*Entries supplied:*
------------------------------------------------------------

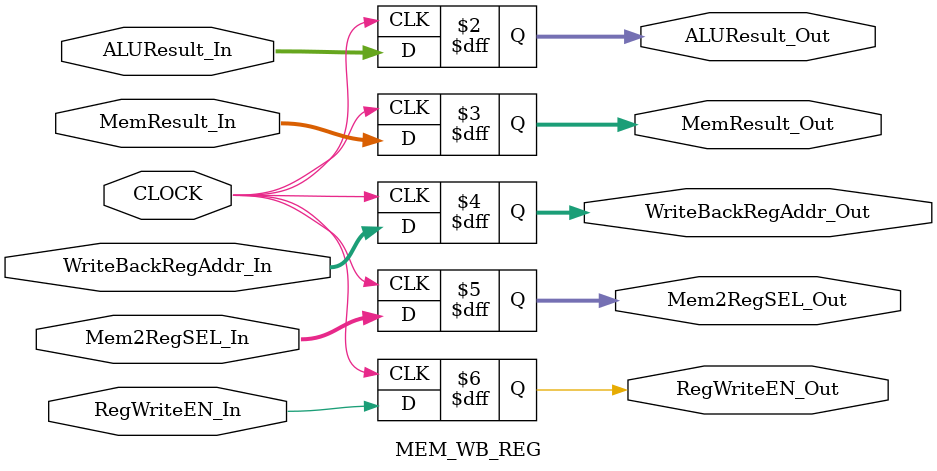
<source format=v>
module MEM_WB_REG(CLOCK,
                  RegWriteEN_In,
                  Mem2RegSEL_In,
                  ALUResult_In,
                  MemResult_In,
                  WriteBackRegAddr_In,

                  RegWriteEN_Out,
                  Mem2RegSEL_Out,
                  ALUResult_Out,
                  MemResult_Out,
                  WriteBackRegAddr_Out);
    input [31:0] ALUResult_In, MemResult_In;
    input [4:0] WriteBackRegAddr_In;
    input [1:0] Mem2RegSEL_In;
    input CLOCK, RegWriteEN_In;
    output reg [31:0] ALUResult_Out, MemResult_Out;
    output reg [4:0] WriteBackRegAddr_Out;
    output reg [1:0] Mem2RegSEL_Out;
    output reg RegWriteEN_Out;
    
    always @(posedge CLOCK) begin
        RegWriteEN_Out       <= RegWriteEN_In;
        Mem2RegSEL_Out       <= Mem2RegSEL_In;
        ALUResult_Out        <= ALUResult_In;
        MemResult_Out        <= MemResult_In;
        WriteBackRegAddr_Out <= WriteBackRegAddr_In;
    end
    
endmodule

</source>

------------------------------------------------------------

*Prompt:*
Scan the material above. Copy each line that holds the word "input".

*Written response:*
    input [31:0] ALUResult_In, MemResult_In;
    input [4:0] WriteBackRegAddr_In;
    input [1:0] Mem2RegSEL_In;
    input CLOCK, RegWriteEN_In;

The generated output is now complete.